-------- RECORDS SUPPLIED
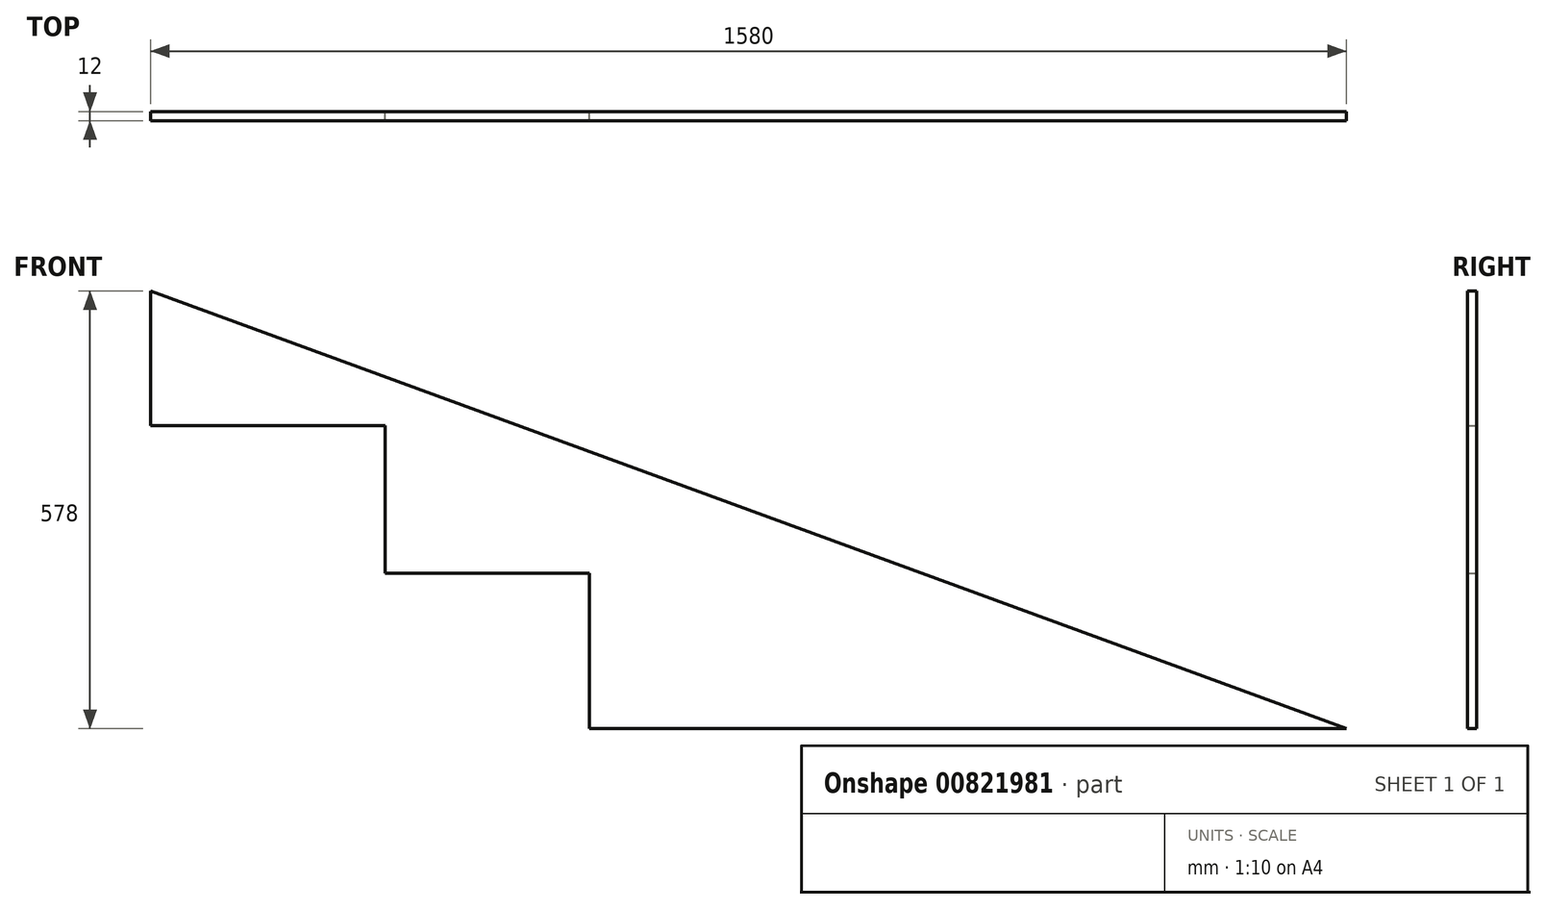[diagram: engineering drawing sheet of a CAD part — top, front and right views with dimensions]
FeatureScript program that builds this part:
annotation { "Feature Type Name" : "Feature", "Feature Type Description" : "" }
export const myFeature = defineFeature(function(context is Context, id is Id, definition is map)
    precondition{}
    {
        {
            var Q0;
            Q0=qCreatedBy(makeId("Front.planeOp"),FACE);
            var sketch = newSketch(context, id + "F0", { "sketchPlane" : qUnion([Q0])});
            skLineSegment(sketch, "E0", {"start": v(-62.58, 129) * mm, "end": v(-62.58, -49) * mm});
            skLineSegment(sketch, "E1", {"start": v(-62.58, -49) * mm, "end": v(247.42, -49) * mm});
            skLineSegment(sketch, "E2", {"start": v(247.42, -49) * mm, "end": v(247.42, -244) * mm});
            skLineSegment(sketch, "E3", {"start": v(247.42, -244) * mm, "end": v(517.42, -244) * mm});
            skLineSegment(sketch, "E4", {"start": v(517.42, -244) * mm, "end": v(517.42, -449) * mm});
            skLineSegment(sketch, "E5", {"start": v(517.42, -449) * mm, "end": v(1517.42, -449) * mm});
            skLineSegment(sketch, "E6", {"start": v(1517.42, -449) * mm, "end": v(-62.58, 129) * mm});
            skSolve(sketch);
        }
        {
            var Q0;
            Q0=makeQuery(id+"F0.imprint","IMPRINT",FACE,{"disambiguationData":[TD([[makeQuery(id+"F0.imprint","IMPRINT",EDGE,{"derivedFrom":sQuery(id+"F0.wireOp",EDGE,"E0")}),1.0]])]});
            extrude(context, id + "F1", {"entities" : qUnion([Q0]), "depth" : 12 * mm, "offsetDistance" : 25 * mm});
        }
    });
----------------
> _WORK TO BE COMPLETED_
Report each line of the records that contains the string "start", copying every such line in full.

> _ANSWER TO THIS TASK_
            skLineSegment(sketch, "E0", {"start": v(-62.58, 129) * mm, "end": v(-62.58, -49) * mm});
            skLineSegment(sketch, "E1", {"start": v(-62.58, -49) * mm, "end": v(247.42, -49) * mm});
            skLineSegment(sketch, "E2", {"start": v(247.42, -49) * mm, "end": v(247.42, -244) * mm});
            skLineSegment(sketch, "E3", {"start": v(247.42, -244) * mm, "end": v(517.42, -244) * mm});
            skLineSegment(sketch, "E4", {"start": v(517.42, -244) * mm, "end": v(517.42, -449) * mm});
            skLineSegment(sketch, "E5", {"start": v(517.42, -449) * mm, "end": v(1517.42, -449) * mm});
            skLineSegment(sketch, "E6", {"start": v(1517.42, -449) * mm, "end": v(-62.58, 129) * mm});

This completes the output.